Lord Hans Stimme war nun voller wachsender Skepsis. „Was willst du damit andeuten?“
Yuuto lachte leise, ein Geräusch, das unheilvoll zu widerhallen schien. „Andeuten?“
Er ließ die Frage einen Moment lang in der Luft hängen, bevor er antwortete. „Nun, ich meine, dass jetzt ihr diejenigen seid, die ermordet werden, oder sollte ich besser sagen …“
„Ausgelöscht.“
„Dies wird das letzte Mal sein, dass ihr euch dem Overlord in den Weg stellt. Ihr habt euren Weg gewählt, und heute Nacht werde ich meine Pflicht gewissenhaft erfüllen.“
Am anderen Ende der Leitung herrschte einen Moment lang Stille, während Lord Han Yuutos erschreckende Worte verarbeitete. „Du glaubst, du kannst die Familie Li so einfach vernichten?“ Lord Hans Stimme klang jetzt etwas wütend, aber es war klar, dass er sich unwohl fühlte. „Unsere Wachen – unsere Streitkräfte –“
„Schick alle deine Familienwächter, alle deine Diener. Das wird nichts bringen.“ Yuuto unterbrach ihn mit ruhiger, aber eindringlicher Stimme. „Heute Nacht werden die Familie Li und das Anwesen der Lis aus Magacity verschwinden. Das steht schon fest.“
Mit diesen letzten Worten legte Yuuto auf, blickte mit einem Ausdruck stiller Zufriedenheit auf die Statue des Vorfahren der Familie Li und murmelte dann.
„Es scheint, als wären deine Kinder wirklich zu weit gegangen, alter Freund.

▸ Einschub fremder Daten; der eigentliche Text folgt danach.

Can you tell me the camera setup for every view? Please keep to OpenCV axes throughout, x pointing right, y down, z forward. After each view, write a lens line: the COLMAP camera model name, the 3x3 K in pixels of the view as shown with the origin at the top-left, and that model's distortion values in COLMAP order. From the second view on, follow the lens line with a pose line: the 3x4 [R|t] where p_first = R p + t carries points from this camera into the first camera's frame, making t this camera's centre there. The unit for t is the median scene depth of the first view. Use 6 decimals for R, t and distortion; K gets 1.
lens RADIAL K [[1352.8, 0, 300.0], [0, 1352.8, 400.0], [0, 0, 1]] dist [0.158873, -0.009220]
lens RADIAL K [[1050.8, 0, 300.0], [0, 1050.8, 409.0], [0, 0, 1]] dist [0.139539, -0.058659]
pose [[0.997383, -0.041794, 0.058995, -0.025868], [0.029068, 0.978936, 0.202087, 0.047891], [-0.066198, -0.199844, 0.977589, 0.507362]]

Ich hoffe, du kannst mir verzeihen, dass ich das sage.“
„Aber ich bin in erster Linie der schärfste Fang meiner Herrin.“
„Wenn also ihr Sohn von einer Gruppe Menschen bedroht wird“, fügte er mit zusammengekniffenen Augen hinzu, „werde ich nicht zögern, sie zu vernichten, selbst wenn es deine Nachkommen sind.“
Dann ging er an der Statue vorbei und direkt zum Anwesen der Familie Li, während er schließlich sagte: „Vielleicht wirst du ihnen auf der anderen Seite die Bedeutung ihrer Taten erklären, wenn sie dich dort treffen.“
Damit ging er langsam weiter, sein silbernes Mana flammte um seinen Körper, die Erde barst um ihn herum, denn er war fest entschlossen, die Familie Li aus der Megacity auszulöschen.